La Zhong spiega a sua volta che gli effetti sulla salute dell’inquinamento atmosferico coinvolgono questioni molto complesse: «Fino a quando non saremo in grado di affrontare il problema a livello individuale, saremo molto lontani dall’affrontare appieno le sue sfide per la salute pubblica».

Durante la sperimentazione, i ricercatori hanno somministrato ogni giorno a 10 adulti di età tra i 18 e i 60 anni, un placebo o vitamina B (2,5 mg di acido folico, 50 mg di vitamina B6, e 1 mg di vitamina B12).  Per partecipare ai test i volontari dovevano essere non fumatori, sani e che non aver assunto farmaci o integratori vitaminici.

Le analisi effettuate sui volontari prima e dopo l’assunzione di placebo o vitamina B hanno dimostrato che la vitamina B «Ha aumentato significativamente le concentrazioni plasmatiche mediane di acido folico, vitamina B6 e vitamina B12. Per coloro che hanno preso il placebo per 4 settimane, le concentrazioni plasmatiche mediane erano simili a prima».

Il particolato è stato prelevato accanto a una strada molto trafficata nel centro di Toronto, dalla quale transitano più di 1.000 veicoli all’ora è ed è stato fatto inalare ai volontari con una maschera facciale “tipo di ossigeno”. I campioni di sangue sono stati raccolti e valutati utilizzando Infinium Human Methylation 450K BeadChip.

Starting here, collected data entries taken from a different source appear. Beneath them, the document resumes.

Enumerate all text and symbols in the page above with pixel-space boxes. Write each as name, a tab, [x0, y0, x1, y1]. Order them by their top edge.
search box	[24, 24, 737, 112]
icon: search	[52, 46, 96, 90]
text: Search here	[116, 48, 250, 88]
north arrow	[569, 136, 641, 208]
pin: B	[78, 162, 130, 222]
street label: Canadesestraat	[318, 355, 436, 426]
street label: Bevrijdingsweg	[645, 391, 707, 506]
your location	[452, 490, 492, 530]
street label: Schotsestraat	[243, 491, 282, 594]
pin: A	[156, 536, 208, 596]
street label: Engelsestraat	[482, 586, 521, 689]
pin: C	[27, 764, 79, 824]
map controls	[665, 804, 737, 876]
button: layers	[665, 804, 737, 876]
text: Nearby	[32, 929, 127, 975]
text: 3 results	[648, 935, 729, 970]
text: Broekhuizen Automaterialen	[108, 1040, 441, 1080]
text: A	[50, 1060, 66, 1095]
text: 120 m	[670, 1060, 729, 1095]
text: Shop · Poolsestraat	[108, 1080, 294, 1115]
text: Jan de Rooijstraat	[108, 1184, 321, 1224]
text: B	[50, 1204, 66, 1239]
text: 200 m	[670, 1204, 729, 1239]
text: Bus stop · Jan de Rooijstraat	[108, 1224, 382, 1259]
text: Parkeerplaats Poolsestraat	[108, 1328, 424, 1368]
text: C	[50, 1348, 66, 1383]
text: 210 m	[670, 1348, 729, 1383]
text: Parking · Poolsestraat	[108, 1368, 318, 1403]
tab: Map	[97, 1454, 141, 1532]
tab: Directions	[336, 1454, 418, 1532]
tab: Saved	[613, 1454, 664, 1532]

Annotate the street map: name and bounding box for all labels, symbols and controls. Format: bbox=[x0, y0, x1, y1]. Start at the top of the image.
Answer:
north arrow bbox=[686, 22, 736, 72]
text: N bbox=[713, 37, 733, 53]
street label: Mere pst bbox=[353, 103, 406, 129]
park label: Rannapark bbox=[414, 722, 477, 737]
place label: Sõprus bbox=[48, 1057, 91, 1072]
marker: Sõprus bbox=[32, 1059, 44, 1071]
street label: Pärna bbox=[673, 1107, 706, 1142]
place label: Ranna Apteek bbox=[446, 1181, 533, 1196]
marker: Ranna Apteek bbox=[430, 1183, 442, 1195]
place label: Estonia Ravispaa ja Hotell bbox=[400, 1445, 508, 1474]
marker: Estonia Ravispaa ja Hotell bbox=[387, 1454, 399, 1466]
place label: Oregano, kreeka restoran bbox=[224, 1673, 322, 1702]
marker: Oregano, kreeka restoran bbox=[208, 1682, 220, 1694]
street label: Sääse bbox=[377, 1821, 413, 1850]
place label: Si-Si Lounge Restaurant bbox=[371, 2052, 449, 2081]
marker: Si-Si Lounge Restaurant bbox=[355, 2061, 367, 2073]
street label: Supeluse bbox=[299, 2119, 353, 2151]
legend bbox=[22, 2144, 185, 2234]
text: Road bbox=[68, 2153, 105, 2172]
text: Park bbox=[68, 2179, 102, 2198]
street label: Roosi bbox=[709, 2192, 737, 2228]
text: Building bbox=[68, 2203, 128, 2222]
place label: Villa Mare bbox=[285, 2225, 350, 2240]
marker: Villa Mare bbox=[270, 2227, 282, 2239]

Gli stessi autori dello studio avvertono che, mentre si osserva un effetto reale, la ricerca ha diversi limiti: oltre al piccolo numero di partecipanti, ci sono poche informazioni sulla dose B vitamina che ha suscitato la risposta e riconoscono che si è trattato di uno studio pilota per testare un’ipotesi e di non essere in grado di effettuare alcuna deduzione sul fatto se le vitamine del gruppo B potrebbero essere utilizzate nella pratica clinica come mezzo di protezione contro l’inquinamento atmosferico.

Baccarelli precisa: «Mentre il controllo e la regolamentazione delle emissioni sono  la spina dorsale della prevenzione, le elevate esposizioni sono, purtroppo, ancora la regola in molte megalopoli di tutto il mondo. Come individui, abbiamo limitate opzioni per proteggerci dall’inquinamento atmosferico. Sono urgentemente necessari studi futuri, soprattutto nelle aree fortemente inquinate, per convalidare i nostri risultati e, alla fine, sviluppare interventi di prevenzione con vitamine del gruppo B, per contenere gli effetti sulla salute dell’inquinamento atmosferico».

La Zhong  conclude; «Credo che le vitamine B siano una speranza, è probabile che le si possano potenzialmente utilizzare come trattamento individualizzato per integrare i regolamenti relativi alle politiche  per ridurre al minimo l’impatto dell’inquinamento atmosferico. E’ urgente uno studio più sofisticato a Pechino o in India o in Messico, anche  solo per vedere se l’effetto protettivo può essere ancora efficace in coloro che sono esposti cronicamente».